Despite their modularity, they look like a typical pair of headphones.
Image: Fairphone

At this point, Fairphone isn’t making any firm predictions about how long it’ll have spare parts available for the headphones beyond its two-year warranty. That’s in contrast to the 2021 Fairphone 4, which the company sells with a five-year warranty and has said it expected to have spare parts available until at least 2027. The reason for this is simple — the company simply doesn’t know how long its headphones are going to last in the real world.

“Consciously, we don’t have a public target yet because we have no historical information about this category,” Ballester says, “This is something that we need to now assess over the next year.” Once Fairphone has details about the field failure rate of the headphones, it’ll be able to produce a forecast for how long it’ll have spare parts available, but for now, all it’s guaranteeing is support for a standard two-year warranty period with the expectation that it’ll have spare parts available for far longer.

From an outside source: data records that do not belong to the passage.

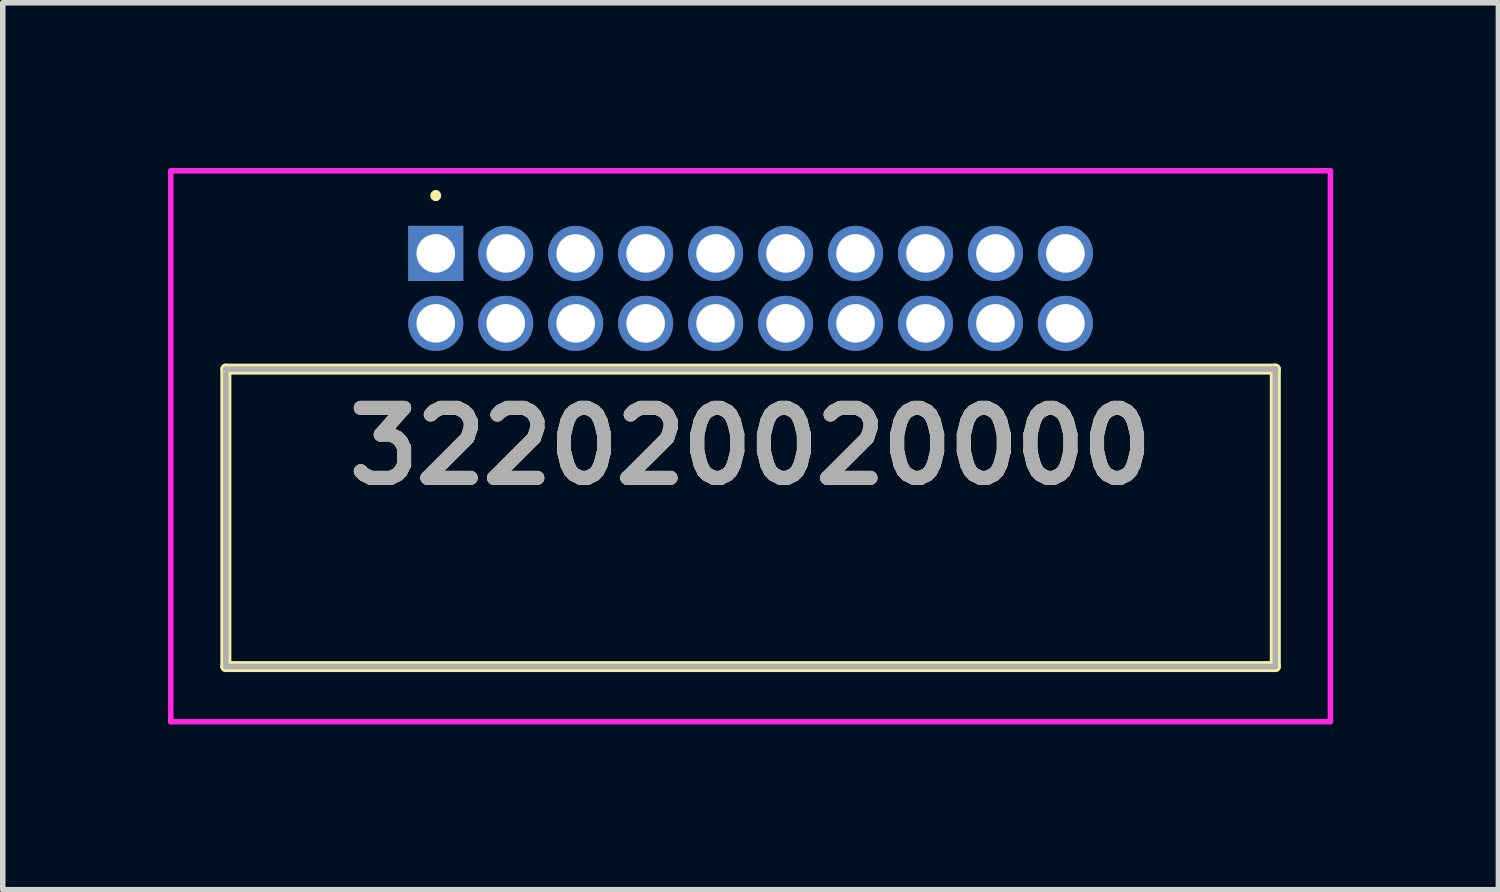
<source format=kicad_pcb>
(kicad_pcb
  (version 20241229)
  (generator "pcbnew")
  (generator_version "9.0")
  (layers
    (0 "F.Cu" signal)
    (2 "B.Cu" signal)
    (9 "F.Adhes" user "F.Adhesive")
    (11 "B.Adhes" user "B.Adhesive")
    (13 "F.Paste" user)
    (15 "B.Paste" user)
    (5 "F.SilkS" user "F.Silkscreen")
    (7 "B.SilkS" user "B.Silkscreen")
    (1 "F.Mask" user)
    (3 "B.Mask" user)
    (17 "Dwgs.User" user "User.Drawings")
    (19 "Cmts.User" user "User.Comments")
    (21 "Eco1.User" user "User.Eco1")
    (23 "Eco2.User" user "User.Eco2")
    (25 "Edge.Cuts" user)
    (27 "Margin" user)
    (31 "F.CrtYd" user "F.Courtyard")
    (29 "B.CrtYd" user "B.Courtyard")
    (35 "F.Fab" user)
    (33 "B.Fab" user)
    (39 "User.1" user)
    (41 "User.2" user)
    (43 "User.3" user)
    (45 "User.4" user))
  (footprint "322020020000"
    (layer "F.Cu")
    (at 4.86 1.55)
    (property "Reference" "322020020000" (at 5.715 3.5 0) (layer "F.SilkS") (effects (font (size 1.27 1.27) (thickness 0.254))))
    (attr through_hole)
    (fp_line (start -3.81 2.1) (end 15.24 2.1) (stroke (width 0.2) (type solid)) (layer "F.SilkS"))
    (fp_line (start -3.81 7.5) (end -3.81 2.1) (stroke (width 0.2) (type solid)) (layer "F.SilkS"))
    (fp_line (start 0 -1.1) (end 0 -1.1) (stroke (width 0.1) (type solid)) (layer "F.SilkS"))
    (fp_line (start 0 -1) (end 0 -1) (stroke (width 0.1) (type solid)) (layer "F.SilkS"))
    (fp_line (start 15.24 2.1) (end 15.24 7.5) (stroke (width 0.2) (type solid)) (layer "F.SilkS"))
    (fp_line (start 15.24 7.5) (end -3.81 7.5) (stroke (width 0.2) (type solid)) (layer "F.SilkS"))
    (fp_arc (start 0 -1.1) (mid 0.05 -1.05) (end 0 -1) (stroke (width 0.1) (type solid)) (layer "F.SilkS"))
    (fp_arc (start 0 -1) (mid -0.05 -1.05) (end 0 -1.1) (stroke (width 0.1) (type solid)) (layer "F.SilkS"))
    (fp_line (start -4.81 -1.5) (end 16.24 -1.5) (stroke (width 0.1) (type solid)) (layer "F.CrtYd"))
    (fp_line (start -4.81 8.5) (end -4.81 -1.5) (stroke (width 0.1) (type solid)) (layer "F.CrtYd"))
    (fp_line (start 16.24 -1.5) (end 16.24 8.5) (stroke (width 0.1) (type solid)) (layer "F.CrtYd"))
    (fp_line (start 16.24 8.5) (end -4.81 8.5) (stroke (width 0.1) (type solid)) (layer "F.CrtYd"))
    (fp_line (start -3.81 2.1) (end -3.81 7.5) (stroke (width 0.1) (type solid)) (layer "F.Fab"))
    (fp_line (start -3.81 7.5) (end 15.24 7.5) (stroke (width 0.1) (type solid)) (layer "F.Fab"))
    (fp_line (start 15.24 2.1) (end -3.81 2.1) (stroke (width 0.1) (type solid)) (layer "F.Fab"))
    (fp_line (start 15.24 7.5) (end 15.24 2.1) (stroke (width 0.1) (type solid)) (layer "F.Fab"))
    (fp_text user "${REFERENCE}" (at 5.715 3.5 0) (layer "F.Fab") (effects (font (size 1.27 1.27) (thickness 0.254))))
    (pad "1" thru_hole rect (at 0 0) (size 1 1) (drill 0.7) (layers "*.Cu" "*.Mask"))
    (pad "2" thru_hole circle (at 0 1.27) (size 1 1) (drill 0.7) (layers "*.Cu" "*.Mask"))
    (pad "3" thru_hole circle (at 1.27 0) (size 1 1) (drill 0.7) (layers "*.Cu" "*.Mask"))
    (pad "4" thru_hole circle (at 1.27 1.27) (size 1 1) (drill 0.7) (layers "*.Cu" "*.Mask"))
    (pad "5" thru_hole circle (at 2.54 0) (size 1 1) (drill 0.7) (layers "*.Cu" "*.Mask"))
    (pad "6" thru_hole circle (at 2.54 1.27) (size 1 1) (drill 0.7) (layers "*.Cu" "*.Mask"))
    (pad "7" thru_hole circle (at 3.81 0) (size 1 1) (drill 0.7) (layers "*.Cu" "*.Mask"))
    (pad "8" thru_hole circle (at 3.81 1.27) (size 1 1) (drill 0.7) (layers "*.Cu" "*.Mask"))
    (pad "9" thru_hole circle (at 5.08 0) (size 1 1) (drill 0.7) (layers "*.Cu" "*.Mask"))
    (pad "10" thru_hole circle (at 5.08 1.27) (size 1 1) (drill 0.7) (layers "*.Cu" "*.Mask"))
    (pad "11" thru_hole circle (at 6.35 0) (size 1 1) (drill 0.7) (layers "*.Cu" "*.Mask"))
    (pad "12" thru_hole circle (at 6.35 1.27) (size 1 1) (drill 0.7) (layers "*.Cu" "*.Mask"))
    (pad "13" thru_hole circle (at 7.62 0) (size 1 1) (drill 0.7) (layers "*.Cu" "*.Mask"))
    (pad "14" thru_hole circle (at 7.62 1.27) (size 1 1) (drill 0.7) (layers "*.Cu" "*.Mask"))
    (pad "15" thru_hole circle (at 8.89 0) (size 1 1) (drill 0.7) (layers "*.Cu" "*.Mask"))
    (pad "16" thru_hole circle (at 8.89 1.27) (size 1 1) (drill 0.7) (layers "*.Cu" "*.Mask"))
    (pad "17" thru_hole circle (at 10.16 0) (size 1 1) (drill 0.7) (layers "*.Cu" "*.Mask"))
    (pad "18" thru_hole circle (at 10.16 1.27) (size 1 1) (drill 0.7) (layers "*.Cu" "*.Mask"))
    (pad "19" thru_hole circle (at 11.43 0) (size 1 1) (drill 0.7) (layers "*.Cu" "*.Mask"))
    (pad "20" thru_hole circle (at 11.43 1.27) (size 1 1) (drill 0.7) (layers "*.Cu" "*.Mask")))
  (gr_rect
    (start -3 -3)
    (end 24.15 13.1)
    (stroke (width 0.1) (type default))
    (fill no)
    (layer "Edge.Cuts")))
</source>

As you’d expect from Fairphone, it’s also attempted to ethically manufacture the Fairbuds XL in the first place with sustainable materials. The cover on the headband is vegan leather; it uses 100 percent recycled aluminum in its construction, 100 recycled tin in its solder paste, and 100 percent Fairtrade Gold in its supply chain. And the company has initiatives like offering a living wage bonus to factory workers.

Like its phones, Fairphone doesn’t plan on selling the Fairbuds XL in the US. “It’s a matter of focus and capacity and doing things properly,” Ballester explains, noting that the company would need to set up the operational capacity to handle returns and repairs outside Europe if it wanted to sell the Fairbuds XL in more markets. “It would probably be too much to set these up only for headphones,” he adds.

It will be some time before we can properly evaluate how successful Fairphone’s first attempt at producing a pair of repairable headphones will be. After all, it won’t matter how repairable the Fairbuds XL are if you can’t buy replacement parts for them after just a couple of years. 

But it sounds like Fairphone is already looking ahead to its next challenge, repairable true wireless earbuds. I ask Ballester whether he thinks it’d ever be possible to create a truly repairable pair of true wireless earbuds that might finally address the widespread criticisms faced by popular models like Apple’s AirPods, which feature such a thoroughly unrepairable design that not even Apple bothers to replace their batteries when they fail.

“Let’s have another interview later this year,” he responds with a smile.

Update May 11th, 10:06AM ET: Updated to properly attribute comment from Bose and Marshall Group.